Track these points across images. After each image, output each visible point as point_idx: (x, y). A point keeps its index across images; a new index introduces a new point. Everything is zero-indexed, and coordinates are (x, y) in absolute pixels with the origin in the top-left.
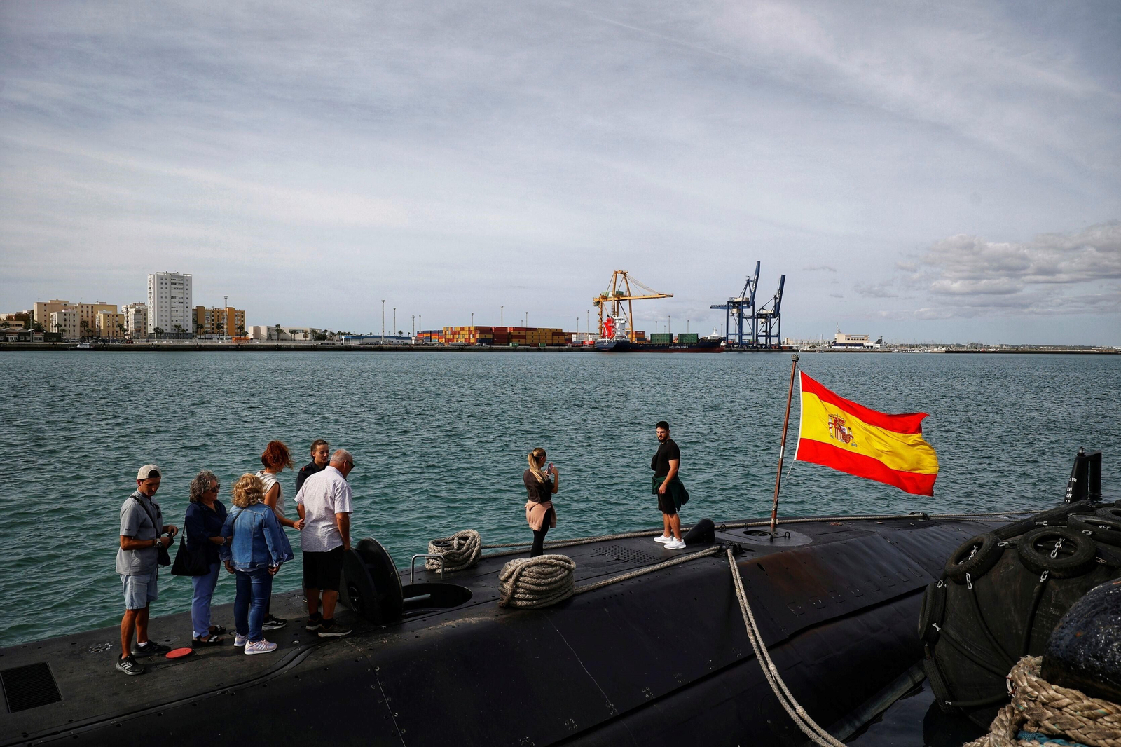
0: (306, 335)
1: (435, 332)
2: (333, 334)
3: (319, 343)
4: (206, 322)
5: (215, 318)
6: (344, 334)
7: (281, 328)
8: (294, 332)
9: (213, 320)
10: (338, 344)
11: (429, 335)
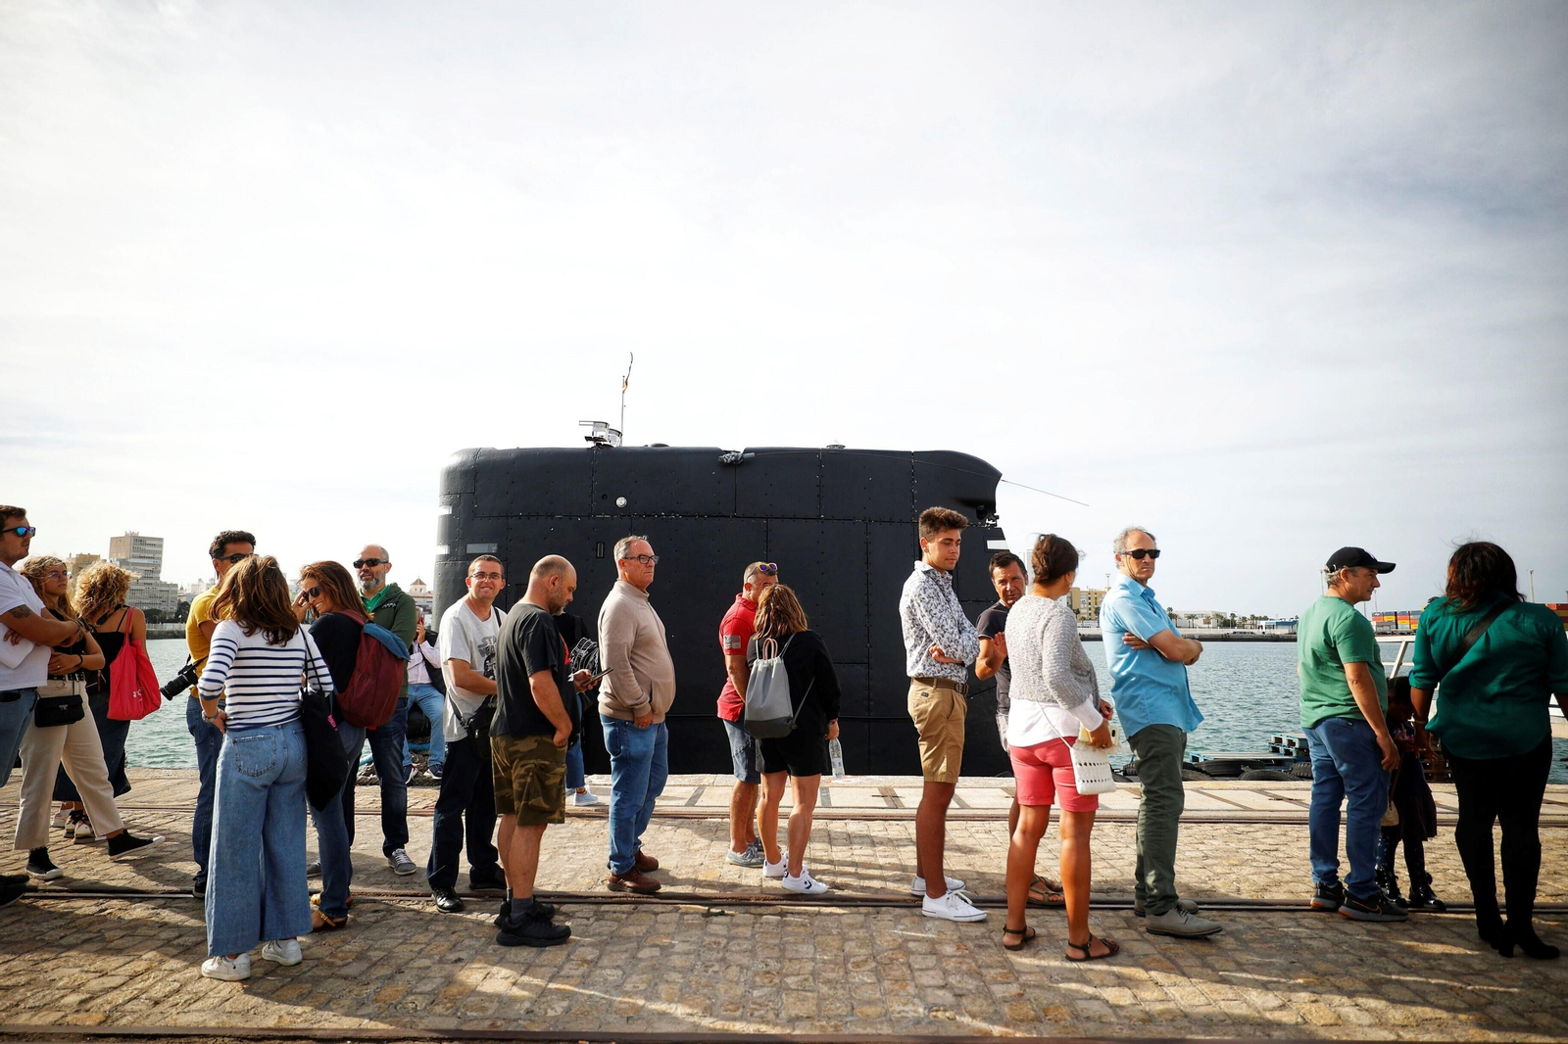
0: (1207, 621)
1: (1403, 613)
2: (1244, 619)
3: (1230, 631)
4: (1082, 606)
5: (1092, 601)
6: (1261, 619)
7: (1173, 612)
8: (1192, 617)
9: (1090, 604)
10: (1258, 632)
11: (1393, 618)
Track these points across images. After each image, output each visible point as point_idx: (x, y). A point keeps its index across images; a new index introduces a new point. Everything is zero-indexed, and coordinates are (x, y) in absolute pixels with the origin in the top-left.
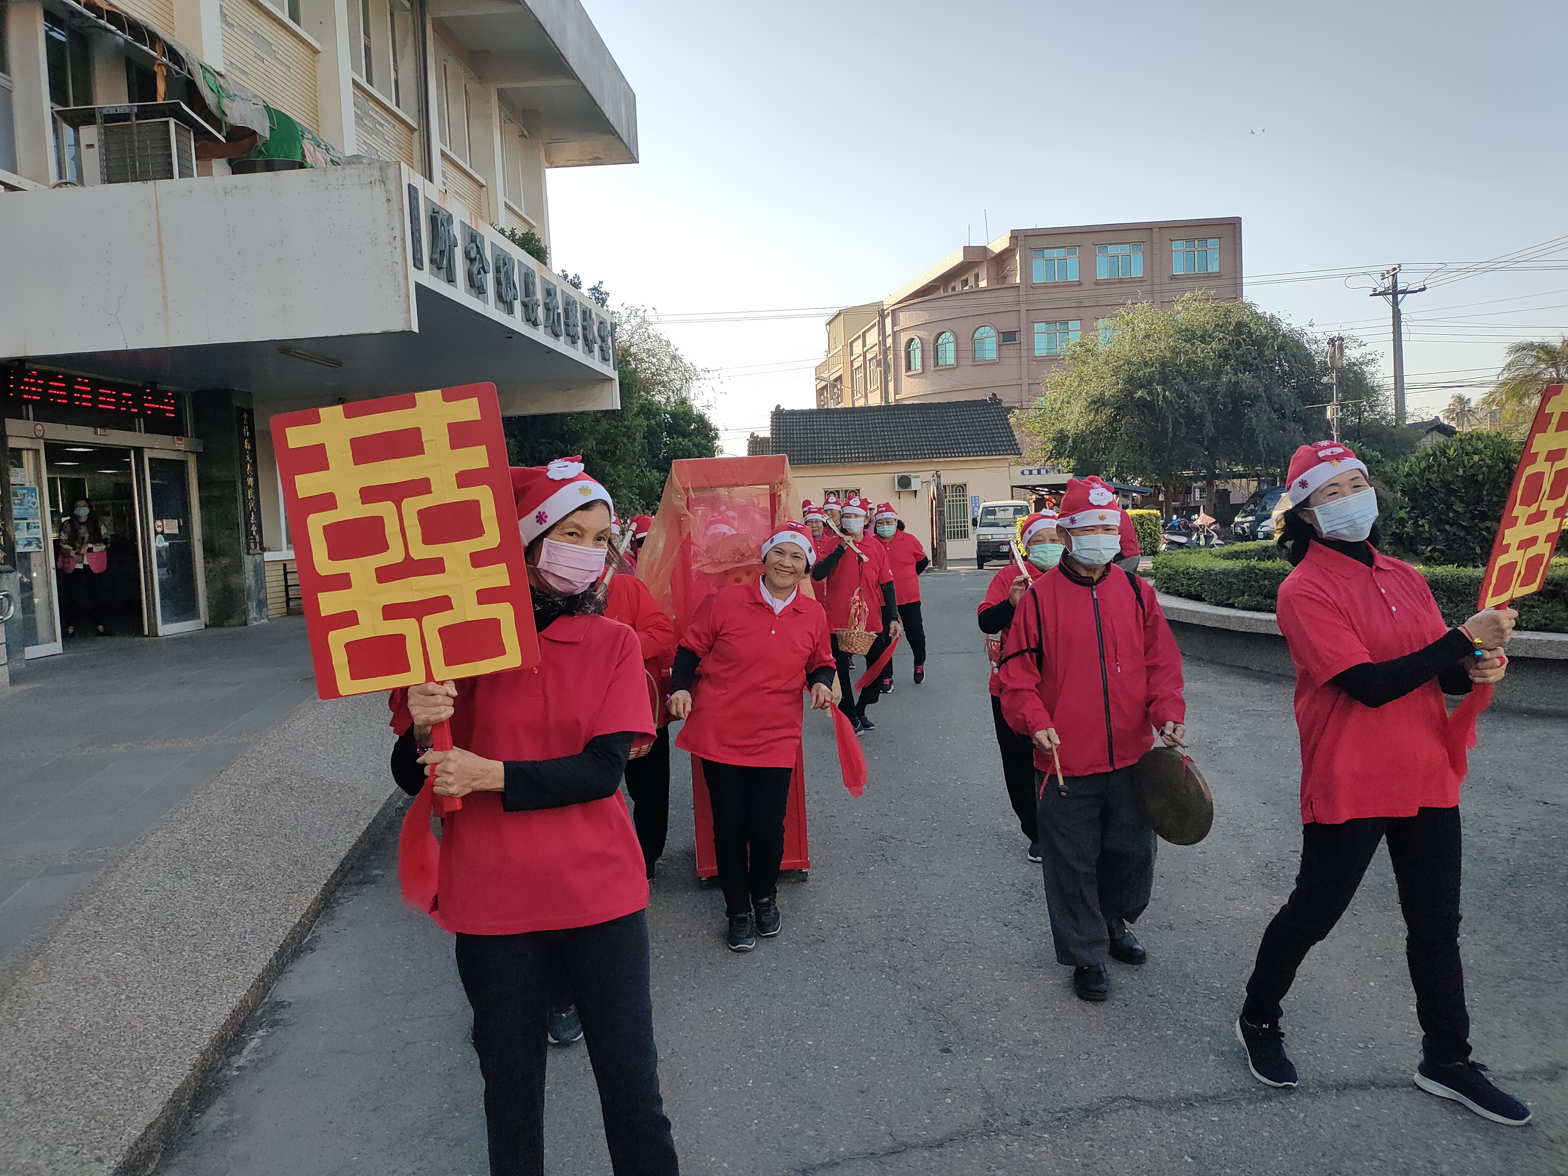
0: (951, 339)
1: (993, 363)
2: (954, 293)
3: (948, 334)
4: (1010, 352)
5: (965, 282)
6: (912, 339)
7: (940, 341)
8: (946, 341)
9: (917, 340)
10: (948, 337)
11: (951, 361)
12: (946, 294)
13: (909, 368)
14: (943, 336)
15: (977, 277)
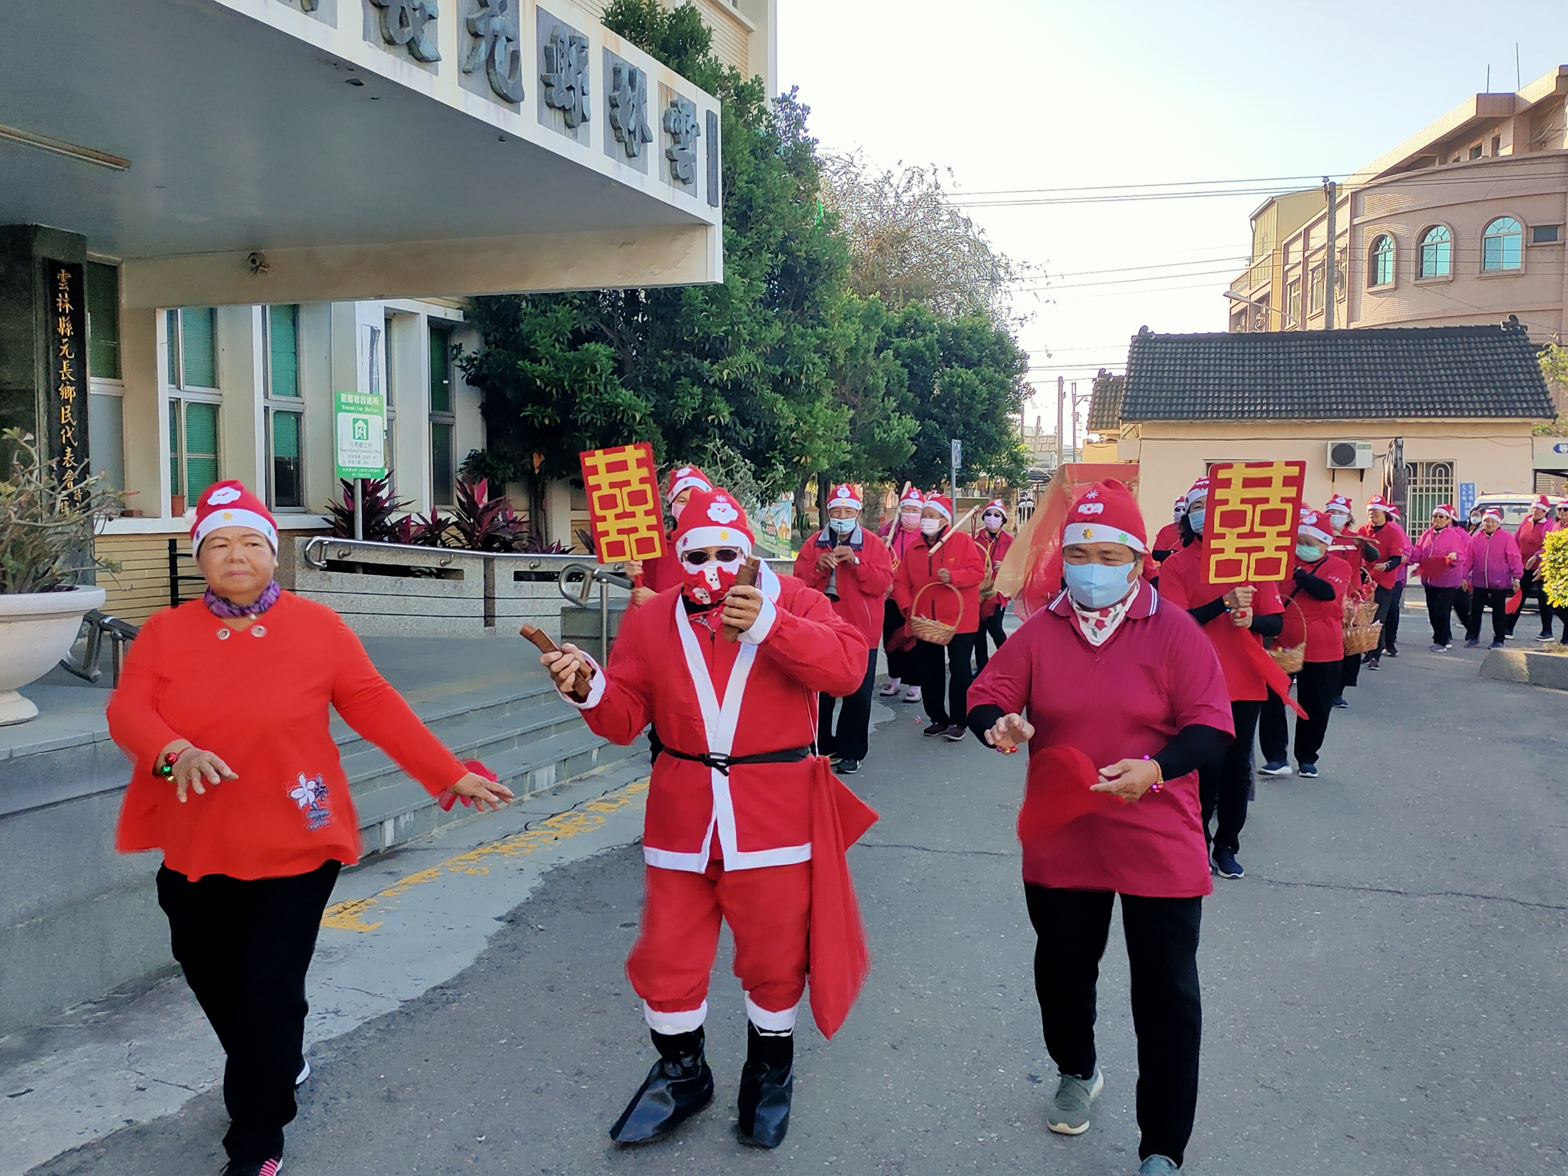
0: (1447, 236)
1: (1516, 275)
2: (1456, 165)
3: (1441, 229)
4: (1545, 257)
5: (1478, 150)
6: (1382, 238)
7: (1428, 240)
8: (1436, 240)
9: (1389, 240)
10: (1441, 234)
11: (1444, 269)
12: (1443, 167)
13: (1373, 281)
14: (1433, 232)
15: (1496, 143)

==============================

» Task statement: Rewrite all of the lines above, replacing "zero-indexed" with "0-indexed" and changing nothing else. Leave the pictures out of your answer.

» Output for this exercise:
Track these points across images. After each image, output each visible point as point_idx: (x, y). A point keeps its index across images; a new index introduces a new point. Everything is 0-indexed, and coordinates are (x, y) in absolute pixels with the origin in the top-left.
0: (306, 335)
1: (435, 332)
2: (333, 334)
3: (319, 343)
4: (206, 322)
5: (215, 318)
6: (344, 334)
7: (281, 328)
8: (294, 332)
9: (213, 320)
10: (338, 344)
11: (429, 335)
0: (1207, 621)
1: (1403, 613)
2: (1244, 619)
3: (1230, 631)
4: (1082, 606)
5: (1092, 601)
6: (1261, 619)
7: (1173, 612)
8: (1192, 617)
9: (1090, 604)
10: (1258, 632)
11: (1393, 618)
Track these points across images. After each image, output each visible point as point_idx: (x, y). A point keeps its index across images; a new index introduces a new point. Everything is 0-indexed, and coordinates are (x, y) in absolute pixels with the origin in the top-left.
0: (951, 339)
1: (993, 363)
2: (954, 293)
3: (948, 334)
4: (1010, 352)
5: (965, 282)
6: (912, 339)
7: (940, 341)
8: (946, 341)
9: (917, 340)
10: (948, 337)
11: (951, 361)
12: (946, 294)
13: (909, 368)
14: (943, 336)
15: (977, 277)
0: (1447, 236)
1: (1516, 275)
2: (1456, 165)
3: (1441, 229)
4: (1545, 257)
5: (1478, 150)
6: (1382, 238)
7: (1428, 240)
8: (1436, 240)
9: (1389, 240)
10: (1441, 234)
11: (1444, 269)
12: (1443, 167)
13: (1373, 281)
14: (1433, 232)
15: (1496, 143)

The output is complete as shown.